Professor Li Mingjiang of Singapore’s Nanyang Technological University’s S. Rajaratnam School of International Studies told Lianhe Zaobao during an interview that China’s efforts from revising its toll to the release of consultation records, was to appease external scepticism and prepare for the possibility of being taken to the International Court of Justice over the Covid-19 pandemic. However, numerous reports prior to what was recently released have already convinced various countries that China is responsible for the outbreak’s spread — it is difficult to reverse such views.

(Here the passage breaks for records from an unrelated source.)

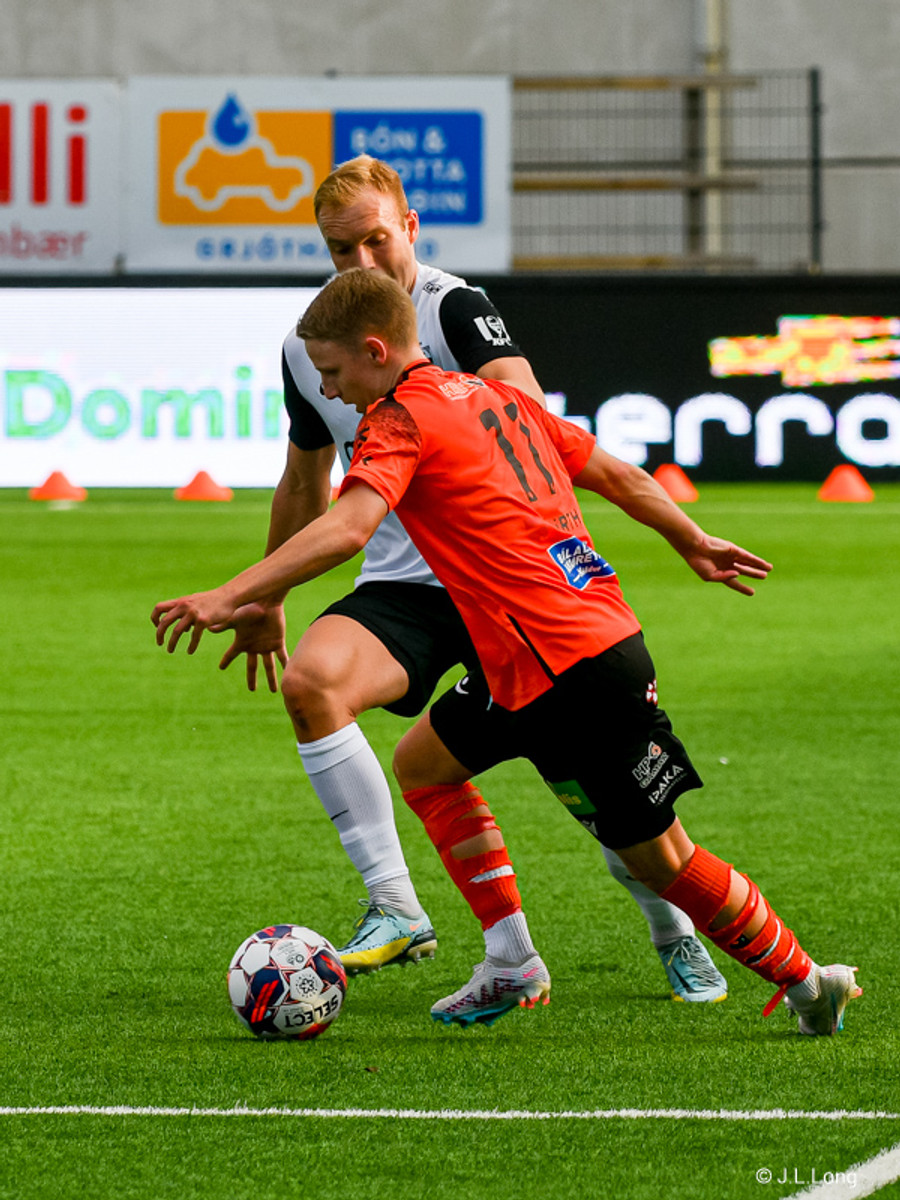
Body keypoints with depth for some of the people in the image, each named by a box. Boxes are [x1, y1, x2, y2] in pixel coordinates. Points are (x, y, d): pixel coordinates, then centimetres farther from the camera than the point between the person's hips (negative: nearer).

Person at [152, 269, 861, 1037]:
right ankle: (511, 965, 16)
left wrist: (230, 597, -32)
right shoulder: (496, 398, 15)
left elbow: (346, 529, -28)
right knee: (423, 761, 19)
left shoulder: (402, 420, -11)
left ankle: (806, 981, 11)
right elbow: (607, 471, 22)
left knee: (658, 857, 2)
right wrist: (692, 541, 35)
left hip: (569, 670, -9)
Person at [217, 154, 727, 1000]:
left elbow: (523, 405, -30)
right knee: (309, 680, -26)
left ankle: (675, 936, 20)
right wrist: (266, 601, 30)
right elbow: (305, 483, 22)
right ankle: (395, 909, -23)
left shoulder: (454, 308, -11)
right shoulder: (305, 349, 6)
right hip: (402, 586, 4)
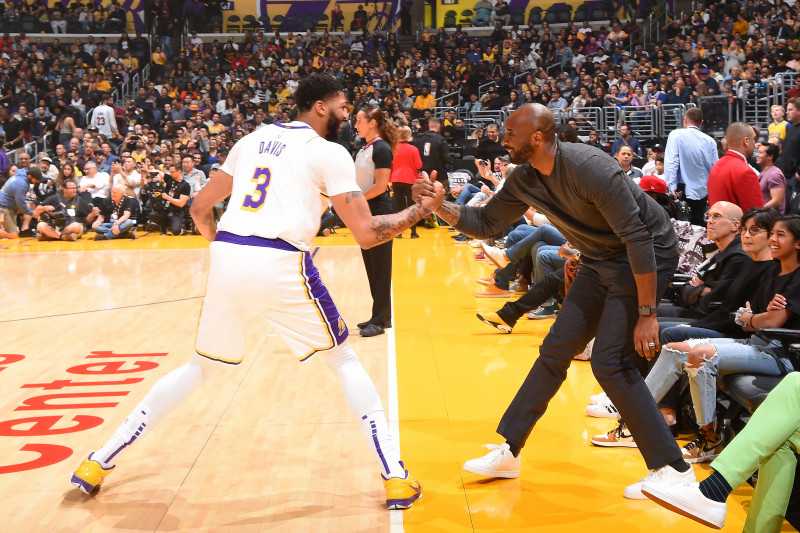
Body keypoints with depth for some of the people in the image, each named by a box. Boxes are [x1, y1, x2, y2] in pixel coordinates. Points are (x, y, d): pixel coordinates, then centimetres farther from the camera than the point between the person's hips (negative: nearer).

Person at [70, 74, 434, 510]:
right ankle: (395, 478, 7)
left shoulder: (254, 140, 20)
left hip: (226, 260, 5)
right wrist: (422, 210, 11)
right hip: (280, 265, -5)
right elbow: (367, 234, -1)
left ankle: (99, 462, 25)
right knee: (344, 362, 13)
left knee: (200, 367, 23)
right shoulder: (329, 152, 4)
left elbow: (200, 206, 24)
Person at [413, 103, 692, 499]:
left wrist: (647, 314, -28)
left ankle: (673, 469, -3)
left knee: (610, 361, -14)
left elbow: (638, 237, -29)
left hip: (648, 256, -8)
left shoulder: (590, 169, -29)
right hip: (600, 260, 9)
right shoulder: (524, 180, -3)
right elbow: (486, 223, 8)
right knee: (555, 351, 8)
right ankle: (507, 454, 18)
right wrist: (440, 206, -10)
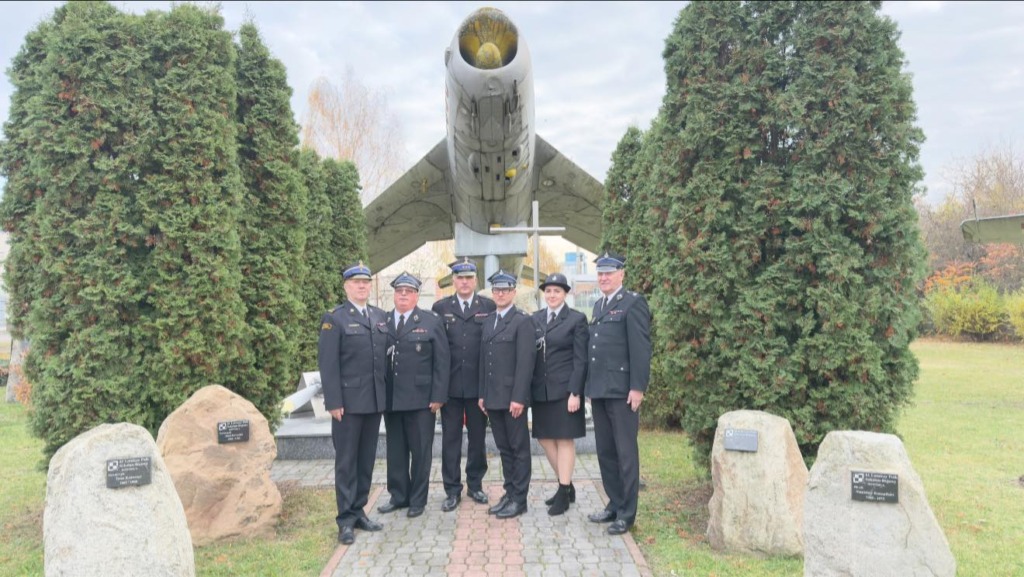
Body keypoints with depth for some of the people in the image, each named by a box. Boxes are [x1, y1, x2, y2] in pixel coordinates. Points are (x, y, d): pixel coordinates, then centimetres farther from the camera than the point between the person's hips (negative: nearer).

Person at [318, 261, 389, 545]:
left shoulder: (380, 316, 12)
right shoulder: (334, 319, -5)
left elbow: (385, 356, 13)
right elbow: (328, 363, -9)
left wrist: (386, 394, 8)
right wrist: (334, 402, -14)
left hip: (375, 401, 5)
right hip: (348, 401, -5)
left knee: (367, 460, 12)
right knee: (346, 461, 2)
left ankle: (359, 511, 23)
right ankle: (346, 520, 11)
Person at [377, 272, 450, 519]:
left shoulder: (431, 322, 0)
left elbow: (441, 362, -3)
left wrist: (438, 396, -9)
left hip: (421, 398, -3)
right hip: (390, 398, 3)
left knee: (420, 451, 6)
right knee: (395, 451, 12)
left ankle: (418, 500, 18)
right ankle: (398, 496, 25)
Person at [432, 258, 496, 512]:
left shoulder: (489, 307, 3)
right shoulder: (440, 307, 5)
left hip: (479, 384, 0)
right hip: (450, 384, 0)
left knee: (477, 437, 10)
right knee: (450, 438, 5)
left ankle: (475, 485, 24)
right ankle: (452, 490, 14)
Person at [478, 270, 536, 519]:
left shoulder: (523, 321, -8)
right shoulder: (488, 321, 14)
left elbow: (525, 362, -14)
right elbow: (483, 360, 15)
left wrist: (518, 398, -18)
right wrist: (482, 394, 11)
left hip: (513, 397, -7)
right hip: (493, 397, 7)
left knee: (519, 448, 4)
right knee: (504, 448, 14)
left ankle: (519, 499, 11)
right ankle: (509, 493, 24)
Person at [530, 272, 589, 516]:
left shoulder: (577, 319, -4)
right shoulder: (535, 318, 10)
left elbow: (580, 359, -7)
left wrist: (575, 393, -14)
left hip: (564, 389, -5)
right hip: (540, 390, 5)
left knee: (565, 439, 2)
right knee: (545, 438, 10)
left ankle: (563, 494, 12)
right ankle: (567, 486, 26)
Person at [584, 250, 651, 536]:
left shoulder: (633, 303, -7)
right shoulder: (598, 306, 17)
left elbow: (641, 348, -13)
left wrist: (637, 387, -17)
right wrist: (590, 385, 15)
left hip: (622, 391, -8)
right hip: (599, 391, 8)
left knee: (625, 452, 1)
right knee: (605, 451, 13)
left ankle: (627, 512, 11)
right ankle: (614, 504, 25)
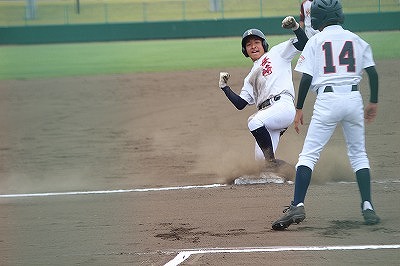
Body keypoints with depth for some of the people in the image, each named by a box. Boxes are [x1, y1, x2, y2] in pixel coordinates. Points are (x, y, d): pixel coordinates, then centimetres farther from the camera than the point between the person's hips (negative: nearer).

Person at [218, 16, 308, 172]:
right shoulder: (250, 77, 32)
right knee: (261, 159, -10)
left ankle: (272, 162, -22)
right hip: (266, 111, 6)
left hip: (283, 105, -6)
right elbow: (240, 104, 25)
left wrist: (295, 27, -11)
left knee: (255, 122, -34)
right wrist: (224, 87, 19)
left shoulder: (276, 53, 17)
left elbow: (302, 43, 5)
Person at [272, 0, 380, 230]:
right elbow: (372, 72, 9)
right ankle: (368, 207, 4)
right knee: (359, 154, 15)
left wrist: (299, 109, 5)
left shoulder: (315, 42, 5)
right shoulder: (356, 40, 14)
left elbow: (306, 78, -2)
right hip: (354, 98, 3)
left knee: (309, 154, -1)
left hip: (327, 100, -3)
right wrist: (373, 103, 19)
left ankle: (298, 206, -16)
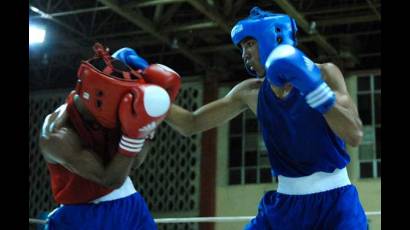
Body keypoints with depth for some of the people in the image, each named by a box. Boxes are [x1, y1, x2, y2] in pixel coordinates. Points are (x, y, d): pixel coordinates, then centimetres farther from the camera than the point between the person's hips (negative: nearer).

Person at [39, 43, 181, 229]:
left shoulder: (106, 111, -8)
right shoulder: (58, 136, -24)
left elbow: (136, 162, 2)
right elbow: (111, 180, -26)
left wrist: (147, 125, -12)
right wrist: (133, 133, -35)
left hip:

...the best way for China to handle this is to conduct a thorough investigation of those who had allegedly concealed the outbreak, and respond to external scepticism with an honest and transparent attitude. - Prof Li Mingjiang
As the country with the earliest outbreak of the coronavirus, China has been increasingly blamed for the outbreak following its global spread. Apart from the US that has always attacked China, the UK, France, and Australia have also spoken up over the past week, demanding answers from China as to where the virus originated from. As a result, discrimination against Asians has been going on an upward trend with no sign of letting up. For example, a Singaporean student in Melbourne was insulted and physically attacked by locals last Wednesday (15 Apr).
Prof Li said that one can easily come to the conclusion that there was a cover-up and some mishandling of the outbreak by Chinese local governments based on the information that has been reported by the media. Politicians who took the opportunity to push the blame to China will not retract their accusations just because of some minor details recently released. In actual fact, even after China revised its toll, US President Donald Trump posted a tweet saying: “China has just announced a doubling in the number of their deaths from the Invisible Enemy. It is far higher than that and far higher than the U.S., not even close!”
Under current circumstances, Prof Li believes that the best way for China to handle this is to conduct a thorough investigation of those who had allegedly concealed the outbreak, and respond to external scepticism with an honest and transparent attitude.
He pointed out, “Some people worry that this may equate to confirming the allegations against China, but if seen from a national level, the Chinese government has notified the international community of an outbreak early on. It also maintained adequate communication with the World Health Organisation and there was no deliberate cover-up of the outbreak. Internationally speaking, holding the country accountable for local officials’ ineptitude makes no sense.”